We’ve partnered with an organization called OutCare. We’ve also partnered with GLMA. I don’t know if you’ve heard of either of those organizations, but they’re both gender-affirming, queer-affirming health care directories, which are so incredible, and I’ve worked to push them out and to let my audience know that those spaces exist. They’re both listed on our platform as well. 

I believe that if we can put more money in the hands of queer-owned businesses, maybe in smaller towns — I’m from rural Wisconsin, originally, and I see so many organizations popping up in Wisconsin in spaces I would never think there’s a queer-owned  business — but if we can put money into the hands of these queer people, they’re going to be able to advocate and have a bigger voice. Sometimes it takes success for people to take you seriously, and if queer-owned businesses start to become successful in smaller areas of our country, organizations around them are going to start to be like, “What did you do? We want to be successful,” and they’re going to start to look up to them. So I want that to happen. And then, when they have a greater voice, they’re going to start to get involved in local politics if they choose to. They’ll just be respected more — which is sad that you have to be successful to be respected. 
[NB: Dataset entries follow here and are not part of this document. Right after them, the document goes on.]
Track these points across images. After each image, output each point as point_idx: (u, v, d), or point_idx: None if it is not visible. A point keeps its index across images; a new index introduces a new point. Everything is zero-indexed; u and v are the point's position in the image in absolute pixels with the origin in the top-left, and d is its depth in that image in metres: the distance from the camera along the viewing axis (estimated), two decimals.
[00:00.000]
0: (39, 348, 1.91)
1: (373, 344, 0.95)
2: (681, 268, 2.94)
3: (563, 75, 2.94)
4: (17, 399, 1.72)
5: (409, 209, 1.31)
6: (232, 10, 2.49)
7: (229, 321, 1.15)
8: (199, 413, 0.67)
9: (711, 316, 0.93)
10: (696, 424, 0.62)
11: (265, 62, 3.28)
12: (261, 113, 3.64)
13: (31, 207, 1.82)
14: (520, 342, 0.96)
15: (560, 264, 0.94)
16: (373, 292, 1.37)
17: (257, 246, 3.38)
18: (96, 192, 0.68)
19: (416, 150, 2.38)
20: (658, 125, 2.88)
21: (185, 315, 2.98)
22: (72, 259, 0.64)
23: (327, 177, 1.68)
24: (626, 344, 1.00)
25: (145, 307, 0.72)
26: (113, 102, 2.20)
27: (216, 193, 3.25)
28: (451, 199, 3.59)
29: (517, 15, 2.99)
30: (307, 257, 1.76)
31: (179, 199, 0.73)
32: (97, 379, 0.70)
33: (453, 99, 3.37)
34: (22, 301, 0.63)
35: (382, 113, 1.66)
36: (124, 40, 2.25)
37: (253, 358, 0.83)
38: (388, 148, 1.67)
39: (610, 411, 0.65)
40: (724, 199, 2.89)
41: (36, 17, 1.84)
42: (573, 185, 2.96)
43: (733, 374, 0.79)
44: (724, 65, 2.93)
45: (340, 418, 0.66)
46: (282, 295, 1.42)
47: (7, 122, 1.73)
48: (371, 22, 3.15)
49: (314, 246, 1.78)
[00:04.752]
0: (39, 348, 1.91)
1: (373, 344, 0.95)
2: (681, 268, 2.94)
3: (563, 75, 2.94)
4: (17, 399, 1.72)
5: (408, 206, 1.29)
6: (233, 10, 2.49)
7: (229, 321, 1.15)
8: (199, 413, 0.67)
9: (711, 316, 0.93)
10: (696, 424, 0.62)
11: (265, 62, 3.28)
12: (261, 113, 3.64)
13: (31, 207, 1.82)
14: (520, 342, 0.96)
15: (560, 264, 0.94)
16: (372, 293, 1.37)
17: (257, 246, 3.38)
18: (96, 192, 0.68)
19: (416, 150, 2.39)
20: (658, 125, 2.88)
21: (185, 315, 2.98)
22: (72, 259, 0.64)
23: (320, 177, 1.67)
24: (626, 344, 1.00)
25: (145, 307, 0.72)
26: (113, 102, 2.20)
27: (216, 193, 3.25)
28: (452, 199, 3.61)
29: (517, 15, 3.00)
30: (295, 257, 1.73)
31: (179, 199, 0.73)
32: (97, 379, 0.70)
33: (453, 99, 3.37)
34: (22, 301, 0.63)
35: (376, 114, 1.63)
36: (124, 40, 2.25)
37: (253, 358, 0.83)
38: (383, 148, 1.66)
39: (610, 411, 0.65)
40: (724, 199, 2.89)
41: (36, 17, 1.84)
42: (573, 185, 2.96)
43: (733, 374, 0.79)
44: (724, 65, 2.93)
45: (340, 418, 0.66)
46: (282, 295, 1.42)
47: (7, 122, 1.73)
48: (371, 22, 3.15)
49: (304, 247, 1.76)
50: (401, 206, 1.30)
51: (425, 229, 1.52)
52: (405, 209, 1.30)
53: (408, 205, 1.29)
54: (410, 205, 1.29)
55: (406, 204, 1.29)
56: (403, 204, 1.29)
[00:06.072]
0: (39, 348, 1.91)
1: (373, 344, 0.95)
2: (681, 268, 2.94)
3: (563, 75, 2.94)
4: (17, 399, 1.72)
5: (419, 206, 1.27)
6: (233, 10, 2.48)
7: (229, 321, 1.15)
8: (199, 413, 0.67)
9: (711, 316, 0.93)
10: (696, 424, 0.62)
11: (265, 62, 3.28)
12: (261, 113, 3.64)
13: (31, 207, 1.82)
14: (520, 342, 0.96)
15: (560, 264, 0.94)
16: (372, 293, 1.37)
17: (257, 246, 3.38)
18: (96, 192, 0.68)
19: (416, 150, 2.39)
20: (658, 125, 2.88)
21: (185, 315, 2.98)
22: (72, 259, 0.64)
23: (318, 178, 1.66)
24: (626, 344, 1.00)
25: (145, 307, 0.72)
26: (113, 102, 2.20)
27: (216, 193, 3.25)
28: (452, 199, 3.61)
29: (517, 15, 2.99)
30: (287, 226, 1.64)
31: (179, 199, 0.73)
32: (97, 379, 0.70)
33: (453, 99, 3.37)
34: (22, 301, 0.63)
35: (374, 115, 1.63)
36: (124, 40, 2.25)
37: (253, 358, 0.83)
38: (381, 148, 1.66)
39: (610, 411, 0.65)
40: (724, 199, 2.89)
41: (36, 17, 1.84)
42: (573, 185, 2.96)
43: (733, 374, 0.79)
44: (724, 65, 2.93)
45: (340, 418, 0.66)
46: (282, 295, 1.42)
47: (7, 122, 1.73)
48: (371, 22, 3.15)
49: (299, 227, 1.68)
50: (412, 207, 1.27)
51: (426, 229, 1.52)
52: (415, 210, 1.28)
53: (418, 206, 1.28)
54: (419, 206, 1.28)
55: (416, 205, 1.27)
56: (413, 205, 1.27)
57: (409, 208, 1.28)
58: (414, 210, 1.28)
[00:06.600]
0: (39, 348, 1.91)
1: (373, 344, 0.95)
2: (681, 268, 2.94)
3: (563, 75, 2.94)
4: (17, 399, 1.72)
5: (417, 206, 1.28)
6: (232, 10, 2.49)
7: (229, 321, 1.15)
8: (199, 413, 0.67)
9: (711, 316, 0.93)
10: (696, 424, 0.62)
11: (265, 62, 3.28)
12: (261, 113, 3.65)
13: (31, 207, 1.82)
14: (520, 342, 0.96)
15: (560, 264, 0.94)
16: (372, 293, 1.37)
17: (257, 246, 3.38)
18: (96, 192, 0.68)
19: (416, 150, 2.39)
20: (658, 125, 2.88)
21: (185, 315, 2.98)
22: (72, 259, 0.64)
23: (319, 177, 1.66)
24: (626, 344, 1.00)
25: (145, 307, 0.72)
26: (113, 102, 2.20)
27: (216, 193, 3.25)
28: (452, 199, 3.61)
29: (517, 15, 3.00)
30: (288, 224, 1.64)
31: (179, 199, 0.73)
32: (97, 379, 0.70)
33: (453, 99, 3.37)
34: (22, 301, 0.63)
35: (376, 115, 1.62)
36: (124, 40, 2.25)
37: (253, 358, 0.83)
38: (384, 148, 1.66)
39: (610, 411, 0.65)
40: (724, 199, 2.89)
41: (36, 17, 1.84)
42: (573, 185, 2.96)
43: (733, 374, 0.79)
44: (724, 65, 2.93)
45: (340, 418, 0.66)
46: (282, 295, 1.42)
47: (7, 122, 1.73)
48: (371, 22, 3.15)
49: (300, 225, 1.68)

To what extent do you see Everywhere Is Queer going beyond business and into politics by showing LGBTQ+ candidates and their campaign headquarters?

I don’t know. I don’t know where we’re gonna go within the political realm of the world. Right now, we’re not necessarily focused on politics. Obviously, I’m a very political person myself, very involved locally, but I’m not sure where our organization is going to go. We’re just focused on queer-owned businesses right now and connecting them with folks.